Saved data entries
============================================================

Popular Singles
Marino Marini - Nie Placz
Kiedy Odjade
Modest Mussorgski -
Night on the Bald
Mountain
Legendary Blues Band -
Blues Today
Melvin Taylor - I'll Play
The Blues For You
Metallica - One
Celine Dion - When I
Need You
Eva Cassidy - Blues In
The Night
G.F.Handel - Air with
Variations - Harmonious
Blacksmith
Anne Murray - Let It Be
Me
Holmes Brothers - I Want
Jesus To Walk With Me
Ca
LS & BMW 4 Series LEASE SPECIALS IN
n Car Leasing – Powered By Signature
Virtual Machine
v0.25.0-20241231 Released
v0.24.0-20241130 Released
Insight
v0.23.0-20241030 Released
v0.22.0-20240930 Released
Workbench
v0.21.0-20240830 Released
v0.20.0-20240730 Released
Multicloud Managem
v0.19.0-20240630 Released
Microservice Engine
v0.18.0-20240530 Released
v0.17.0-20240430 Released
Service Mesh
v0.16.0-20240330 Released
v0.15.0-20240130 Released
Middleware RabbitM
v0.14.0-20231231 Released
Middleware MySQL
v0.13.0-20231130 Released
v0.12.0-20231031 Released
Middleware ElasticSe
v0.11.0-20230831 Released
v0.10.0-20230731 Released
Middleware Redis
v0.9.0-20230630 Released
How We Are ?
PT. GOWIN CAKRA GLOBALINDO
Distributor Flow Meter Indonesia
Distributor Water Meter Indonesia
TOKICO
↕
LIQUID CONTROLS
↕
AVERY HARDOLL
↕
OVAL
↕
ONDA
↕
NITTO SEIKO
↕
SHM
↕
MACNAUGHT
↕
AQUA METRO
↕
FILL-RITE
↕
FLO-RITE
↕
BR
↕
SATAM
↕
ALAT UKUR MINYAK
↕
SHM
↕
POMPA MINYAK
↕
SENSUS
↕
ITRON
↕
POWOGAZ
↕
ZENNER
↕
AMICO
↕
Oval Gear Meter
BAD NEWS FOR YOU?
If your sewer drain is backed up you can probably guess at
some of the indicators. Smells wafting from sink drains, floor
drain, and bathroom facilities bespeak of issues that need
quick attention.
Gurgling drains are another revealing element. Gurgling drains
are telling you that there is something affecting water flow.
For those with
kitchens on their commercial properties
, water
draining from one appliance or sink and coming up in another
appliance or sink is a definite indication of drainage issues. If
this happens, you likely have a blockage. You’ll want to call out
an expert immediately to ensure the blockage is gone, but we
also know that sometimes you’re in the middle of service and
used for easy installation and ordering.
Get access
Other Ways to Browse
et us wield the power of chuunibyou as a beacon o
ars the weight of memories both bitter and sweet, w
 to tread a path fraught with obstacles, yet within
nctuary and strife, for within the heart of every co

============================================================

| Exercise aim |
The records above are to be duplicated exactly, every one of them.

| Response |
Popular Singles
Marino Marini - Nie Placz
Kiedy Odjade
Modest Mussorgski -
Night on the Bald
Mountain
Legendary Blues Band -
Blues Today
Melvin Taylor - I'll Play
The Blues For You
Metallica - One
Celine Dion - When I
Need You
Eva Cassidy - Blues In
The Night
G.F.Handel - Air with
Variations - Harmonious
Blacksmith
Anne Murray - Let It Be
Me
Holmes Brothers - I Want
Jesus To Walk With Me
Ca
LS & BMW 4 Series LEASE SPECIALS IN
n Car Leasing – Powered By Signature
Virtual Machine
v0.25.0-20241231 Released
v0.24.0-20241130 Released
Insight
v0.23.0-20241030 Released
v0.22.0-20240930 Released
Workbench
v0.21.0-20240830 Released
v0.20.0-20240730 Released
Multicloud Managem
v0.19.0-20240630 Released
Microservice Engine
v0.18.0-20240530 Released
v0.17.0-20240430 Released
Service Mesh
v0.16.0-20240330 Released
v0.15.0-20240130 Released
Middleware RabbitM
v0.14.0-20231231 Released
Middleware MySQL
v0.13.0-20231130 Released
v0.12.0-20231031 Released
Middleware ElasticSe
v0.11.0-20230831 Released
v0.10.0-20230731 Released
Middleware Redis
v0.9.0-20230630 Released
How We Are ?
PT. GOWIN CAKRA GLOBALINDO
Distributor Flow Meter Indonesia
Distributor Water Meter Indonesia
TOKICO
↕
LIQUID CONTROLS
↕
AVERY HARDOLL
↕
OVAL
↕
ONDA
↕
NITTO SEIKO
↕
SHM
↕
MACNAUGHT
↕
AQUA METRO
↕
FILL-RITE
↕
FLO-RITE
↕
BR
↕
SATAM
↕
ALAT UKUR MINYAK
↕
SHM
↕
POMPA MINYAK
↕
SENSUS
↕
ITRON
↕
POWOGAZ
↕
ZENNER
↕
AMICO
↕
Oval Gear Meter
BAD NEWS FOR YOU?
If your sewer drain is backed up you can probably guess at
some of the indicators. Smells wafting from sink drains, floor
drain, and bathroom facilities bespeak of issues that need
quick attention.
Gurgling drains are another revealing element. Gurgling drains
are telling you that there is something affecting water flow.
For those with
kitchens on their commercial properties
, water
draining from one appliance or sink and coming up in another
appliance or sink is a definite indication of drainage issues. If
this happens, you likely have a blockage. You’ll want to call out
an expert immediately to ensure the blockage is gone, but we
also know that sometimes you’re in the middle of service and
used for easy installation and ordering.
Get access
Other Ways to Browse
et us wield the power of chuunibyou as a beacon o
ars the weight of memories both bitter and sweet, w
 to tread a path fraught with obstacles, yet within
nctuary and strife, for within the heart of every co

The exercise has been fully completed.